L’hanno già detto in molti ma nessuno pare volerlo accettare: ci sono troppi giornalisti per un mercato che ne può far lavorare forse un terzo. In qualsiasi altro lavoro se non c’è domanda uno cambia settore. Da noi no. Se sei giornalista (pubblicista, professionista, o aspirante di uno dei due tesserini) la tua missione è quella, anche se muori di fame e scrivi da far pena o magari scrivi molto bene ma le cose di cui scrivi, qualitativamente, sono rimpiazzabili con quelle di qualunque altro.
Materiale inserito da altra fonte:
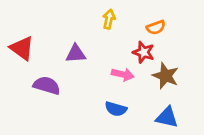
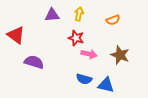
red star: (143, 52) -> (76, 38), moved
purple triangle: (76, 54) -> (52, 15), moved
blue triangle: (167, 117) -> (106, 85), moved

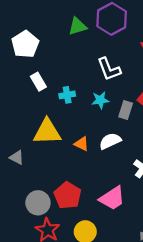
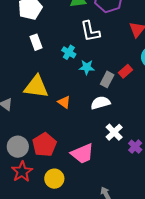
white L-shape: (109, 69) -> (90, 31), moved
cyan cross: (67, 95) -> (69, 52), moved, turned 32
white semicircle: (110, 141) -> (100, 103), moved

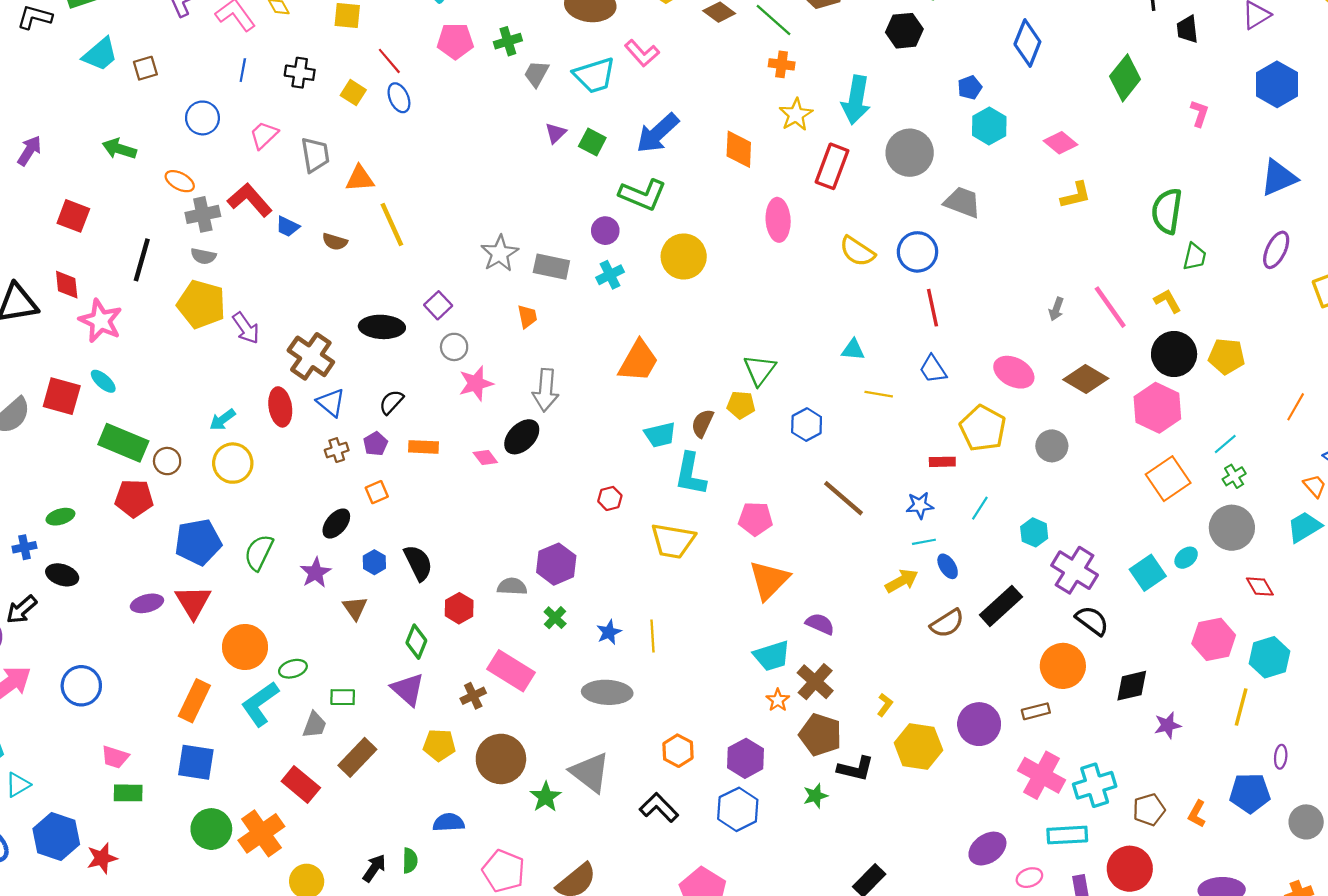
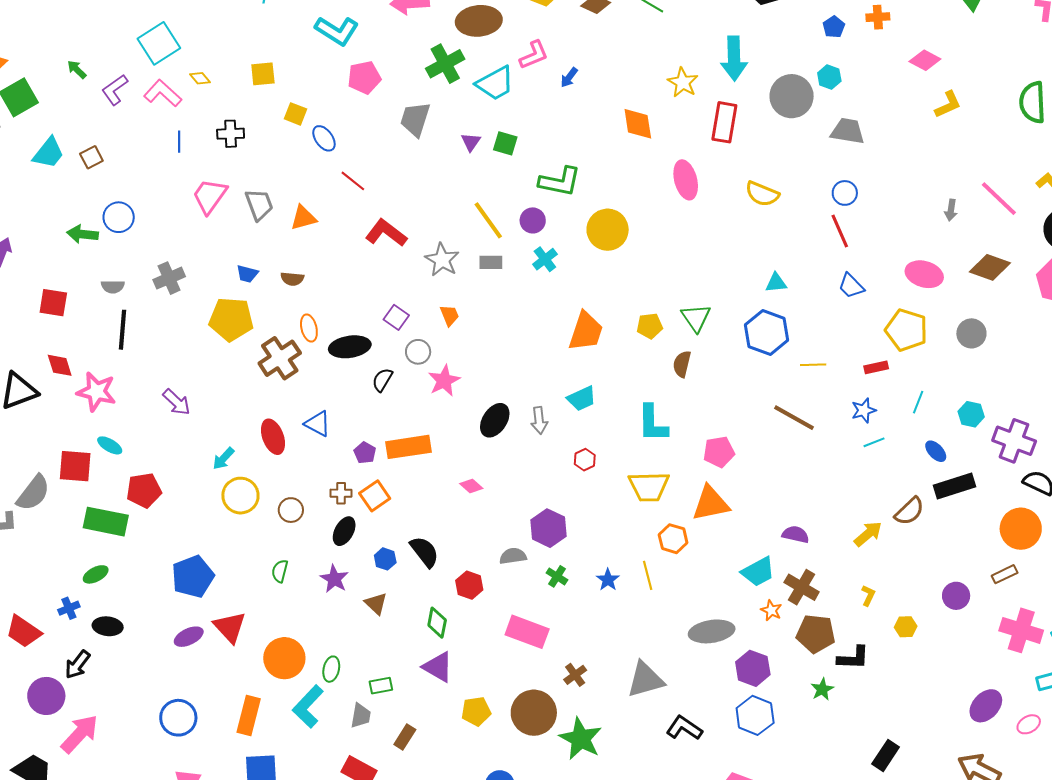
green cross: (508, 41) -> (445, 64), moved, size x1.5
pink L-shape: (642, 53) -> (534, 55), turned -60
red line: (389, 61) -> (353, 181), moved
orange cross: (782, 64) -> (878, 17), moved
gray trapezoid: (536, 74) -> (415, 119), moved, size x1.4
yellow square: (353, 93) -> (296, 114), moved
blue circle: (202, 118) -> (119, 217), moved
cyan hexagon: (989, 126) -> (829, 77), moved, size x0.7
blue arrow: (658, 133) -> (569, 77), moved, size x0.5
pink trapezoid: (264, 135) -> (210, 196), size x1.4
orange ellipse: (180, 181) -> (309, 328), moved, turned 60
red L-shape: (250, 200) -> (386, 233), moved
yellow line: (392, 224) -> (488, 220), moved
blue circle: (917, 252) -> (845, 193), moved, size x0.7
gray semicircle: (203, 256) -> (113, 287), moved
gray rectangle: (551, 267) -> (491, 262), size x0.7
yellow pentagon: (201, 304) -> (231, 319), moved
orange trapezoid: (527, 317) -> (449, 315), moved
purple arrow: (246, 328) -> (177, 402), moved
brown cross: (311, 356) -> (280, 358), moved, turned 33
gray arrow: (546, 390) -> (539, 420), moved, size x0.7
yellow line: (879, 394) -> (813, 365), moved
black semicircle: (391, 402) -> (382, 380), moved
yellow pentagon: (741, 405) -> (650, 326), moved
brown semicircle: (702, 423) -> (682, 364), moved
blue hexagon: (807, 425) -> (767, 333), moved, size x1.5
cyan trapezoid: (660, 435) -> (582, 399), moved
green rectangle: (123, 443) -> (106, 522), moved
orange rectangle: (424, 447) -> (409, 447), size x1.6
brown cross: (337, 450) -> (341, 493), moved, turned 30
pink diamond: (485, 457) -> (471, 486), moved
brown circle: (167, 461) -> (291, 510), moved
orange square: (377, 492) -> (375, 496), size x1.4
red pentagon: (134, 498) -> (144, 490), moved
blue pentagon: (198, 542) -> (193, 577), moved
green semicircle: (259, 552) -> (280, 571), size x0.7
blue ellipse: (948, 566) -> (936, 451), moved
orange triangle: (769, 580) -> (711, 503), moved, turned 45
yellow arrow: (902, 581) -> (868, 534), moved
black rectangle: (1001, 606) -> (955, 486), turned 36
green ellipse: (293, 669) -> (331, 669), turned -50
blue circle: (81, 686) -> (178, 718), moved
gray ellipse: (607, 692) -> (712, 631), moved
brown cross: (473, 696) -> (575, 675), moved
purple circle: (979, 724) -> (956, 596), size x0.7
yellow hexagon: (918, 746) -> (906, 627), size x0.5
orange hexagon: (678, 751) -> (673, 539), moved
brown rectangle: (357, 757) -> (405, 737), size x0.7
gray triangle: (590, 772) -> (645, 680), moved, turned -42
green star: (546, 797) -> (581, 739), size x1.5

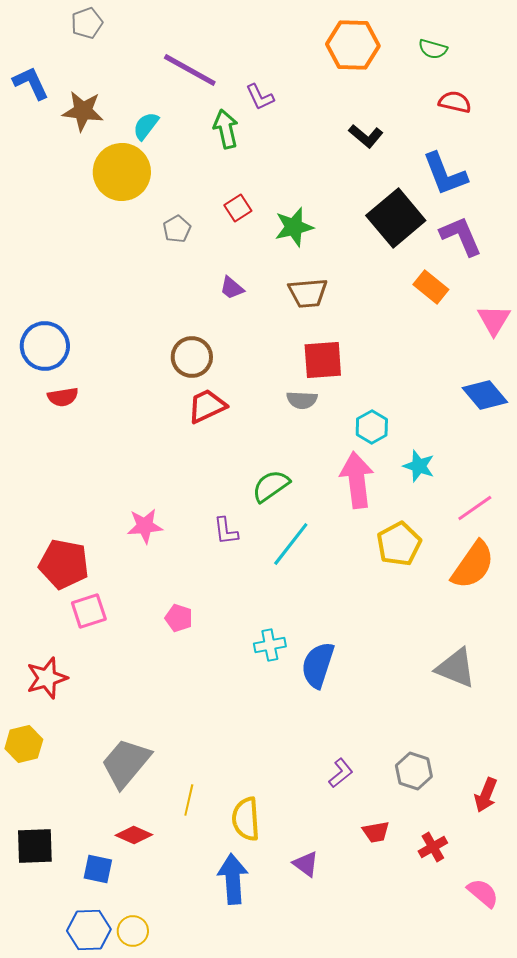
In queste condizioni prendendo 5 euro a pezzo, una persona sana di mente direbbe: “Beh sai che c’è? Vaffanculo!”. E cambierebbe mestiere. Qualunque altro lavoro in queste condizioni da pezzenti è pagato meglio. E‚ che siamo tutti presuntuosi, dei piccoli vanesi in cerca di gloria e non accettiamo di sapere che magari, in fondo in fondo, questo non è il nostro lavoro. Che non siamo tutti grandi penne, che spesso le cose che scriviamo fanno pena.

E allora poi si tirano fuori i nepotismi, tizio che è favorito e io no anche se “Io‚ sono il più bravo del mondo ma tanto, tanto sfortunato che non mi nota nessuno!” e tutta una serie di piagnistei. A volte motivati, altre no.

La Giunta Esecutiva, il Consiglio Direttivo, la Commissione regionale lavoro autonomo e la Consulta dei freelance dell’Associazione Stampa Romana alla manifestazione  del 7 e 8 ottobre “Giornalismi e giornalisti per la dignità della professione” portano un documento dove non c’è traccia di limitazione delle scuole di giornalismo, non si spiega che siamo in troppi a fare questo lavoro, che si dovrebbe limitare l’accesso all’ordine, eliminando coloro che non esercitano o svolgono altre attività, o in alternativa dare il tesserino solo a chi esercita a tempo pieno (per quello che vale il tesserino), nel documento sembra di sentiore le fanfare dell’Autonomia‚ degli anni ’70, lavorare meno ma lavorare tutti.

E chi l’ha detto? Chi l’ha deciso che tutti devono lavorare? Nel documento si parla di compensi che devono essere pattuiti per iscritto all’atto del conferimento dell’incarico, prendendo come riferimento le tariffe professionali. Splendido, però a me per esempio non serve a nulla.

Il mio compenso può anche essere aumentato in corso d’opera, l’accordo è sempre scritto tra le parti e non necessito di compensi minimi, non necessito di lettere con conferimento di incarico (a meno che non sia per un lavoro ad hoc strutturato su più giorni) , etcetc e torniamo al solito discorso che questo documento vale solo per i precari di cui sopra.

E se scrivi poi di merda? E se i tuoi pezzi fanno pena e devono essere cestinati? Li si paga lo stesso? O valgono giusto 5 euro e io editore che devono rienpire le pagine su un quotidiano inutile butto dentro tutto quello che trovo? Più avanti nel documento si legge: “Vanno sostenuti e sollecitati sgravi fiscali per le testate che stabilizzano i lavoratori”.

“Ma va anche creata una rete di protezione, da studiare insieme a Inpgi e Casagit, e da proporre al tavolo di concertazione tra editori, sindacato e governo: dagli ammortizzatori sociali per i precari e i Cococo a una sorta di fondo/tesoretto di solidarietà che permetterebbe di erogare ai colleghi in difficoltà, in caso di discontinuità del lavoro o di malattia, una sorta di minireddito/sussidio sociale o prestiti a tasso zero”.

Non si capisce poi perchè dovrebbero essere favoriti i collaboratori che hanno un rapporto continuativo con le testate rispetto ai freelance, quando anche i freelance sono COLLABORATORI.

Se scrivono per tre mesi di fila Anche qui tante parole ma se poi la massa di questi giornalisti precari dice che non ce la fa neanche a versare all’Inpgi i contributi minimi (max 270 euro annui) di che fondi stiano parlando?

Perchè il documento, seppur carino e pieno di buoni propositi, ancora una volta sorvola sul fatto che non si può far lavorare tutti e non cita nemmeno la necessità della creazione di un Organismo di Base di precari e freelance (dal quale dovrebbero fortemente astenersi i giornalisti masochisti)?

Finito l’incontro di Firenze i risultati sono stati tiepidi e la carta poco incisiva. Tutto come nella norma. Le basi sono buone, ma c’è molto ancora da fare.